Page-level text extractions:
=== Section Start ===

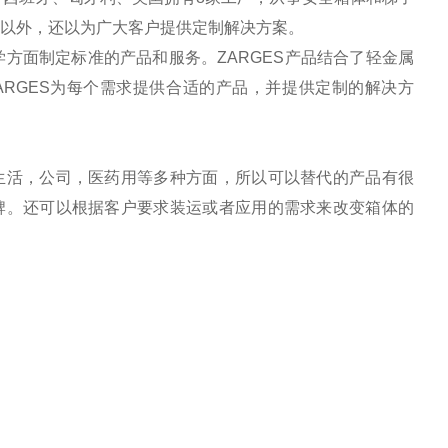
梯子以外，还以为广大客户提供定制解决方案。
方面制定标准的产品和服务。ZARGES产品结合了轻金属
RGES为每个需求提供合适的产品，并提供定制的解决方
生活，公司，医药用等多种方面，所以可以替代的产品有很
替代的品牌。还可以根据客户要求装运或者应用的需求来改变箱体的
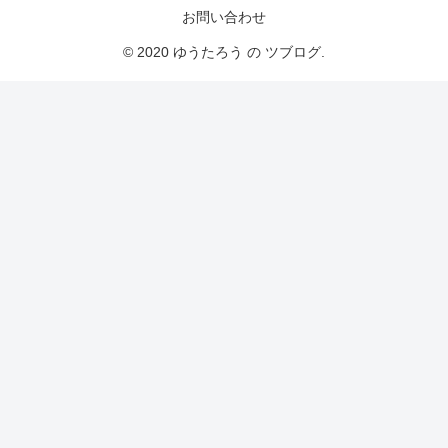
お問い合わせ
© 2020 ゆうたろう の ツブログ.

=== Section End ===

WORK INSTRUCTION: What the answer needs is every line from the one containing "RGES为每个需求提供合适的产品，并提供定制的解决方" through the final line of the data above, copied exactly, without pictures.

OUTPUT:
RGES为每个需求提供合适的产品，并提供定制的解决方
生活，公司，医药用等多种方面，所以可以替代的产品有很
替代的品牌。还可以根据客户要求装运或者应用的需求来改变箱体的
お問い合わせ
© 2020 ゆうたろう の ツブログ.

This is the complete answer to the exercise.